Pour répondre efficacement au niveau de menace dans un contexte de charge de travail accrue, les IF doivent avoir une bonne compréhension de leur niveau de risque lorsqu’elles traitent des PPE. Voici quelques stratégies qui peuvent vous aider :

  1. Utiliser un outil de filtrage des PPE complet et actualisé – Étant donné qu’il faut consulter diverses sources pour déterminer le statut éventuel d’une PPE, il est essentiel de choisir un outil capable de rassembler facilement les informations dans une base de données unique, facile à consulter et continuellement mise à jour.
  2. Effectuer régulièrement des contrôles des médias négatifs et des nouvelles négatives – L’utilisation de contrôles des médias négatifs et des nouvelles négatives en complément du filtrage des PPE élargit le réservoir de données disponibles sur les clients et fournit un contexte supplémentaire.
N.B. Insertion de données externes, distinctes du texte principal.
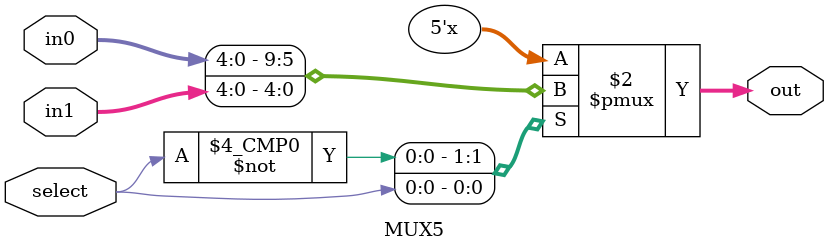
<source format=v>
module MUX5 (input select, input [4:0] in0, in1, output reg [4:0] out);
always @(*) begin 
	case (select)
		1'b0 : out = in0;
		1'b1 : out = in1;
	endcase
end
endmodule
</source>
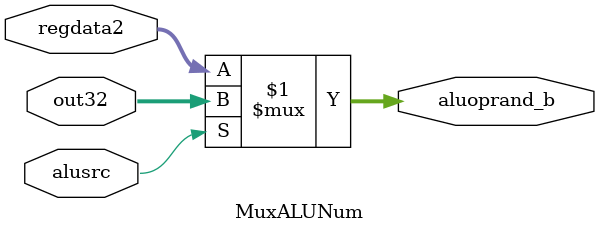
<source format=v>
`timescale 1ns / 1ps
module MuxALUNum(
	input [31:0] regdata2,out32,							//ÊäÈëÁ¢¼´ÊýºÍ¼Ä´æÆ÷Öµ
	input alusrc,												//ÊäÈë¿ØÖÆÐÅºÅ
	output [31:0] aluoprand_b 								//Êä³öALU²Ù×÷Êý
    );
	 

	assign	aluoprand_b = alusrc?out32:regdata2;


endmodule

</source>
En temps de crise, où la vérification des PPE est encore plus difficile, ces contrôles sont de plus en plus indispensables.
  3. Une surveillance accrue des fonctionnaires locaux – Bien que le pouvoir puisse devenir plus centralisé, ce sont souvent les fonctionnaires des gouvernements locaux et les organisations à but non lucratif qui déterminent qui reçoit quoi et qui distribue les fonds sur le terrain. L’afflux d’argent vers ces entités justifie une surveillance accrue pour s’assurer que les fonds vont là où la loi les destine.

Un regard vers l’avenir

Bien que les périodes de crise comportent des risques accrus, en particulier lorsqu’on fait des affaires avec les PPE, COVID-19 est également unique. La pandémie ne se limite pas à des frontières ou à des régions spécifiques comme le serait une catastrophe naturelle ou une guerre civile. Il s’agit d’un phénomène véritablement mondial, avec de nombreux pays simultanément sous contrôle et des changements dans les obligations de conformité se produisant partout.

Avant la pandémie, nous avons assisté à un glissement vers le nationalisme. Un monde post-COVID-19 pourrait accélérer cette tendance, tant politiquement qu’économiquement. En outre, comme les chaînes d’approvisionnement mondiales subissent des perturbations massives, un repli vers des chaînes d’approvisionnement plus localisées pourrait être plus attrayant. Le dépistage peut, par conséquent, devenir plus localisé également.

La dynamique du pouvoir évoluant vers une plus grande implication des gouvernements, les IF devraient anticiper que, qu’elles soient localisées ou mondiales, les mesures de diligence accrue ciblant les PPE sont là pour rester. Par conséquent, il sera d’autant plus important de veiller à ce que l’examen approfondi des PPE fasse partie de l’approche fondée sur le risque de l’institution financière que nous nous adapterons à une nouvelle réalité due à la pandémie et au paysage réglementaire qui sera mis en place une fois celle-ci passée.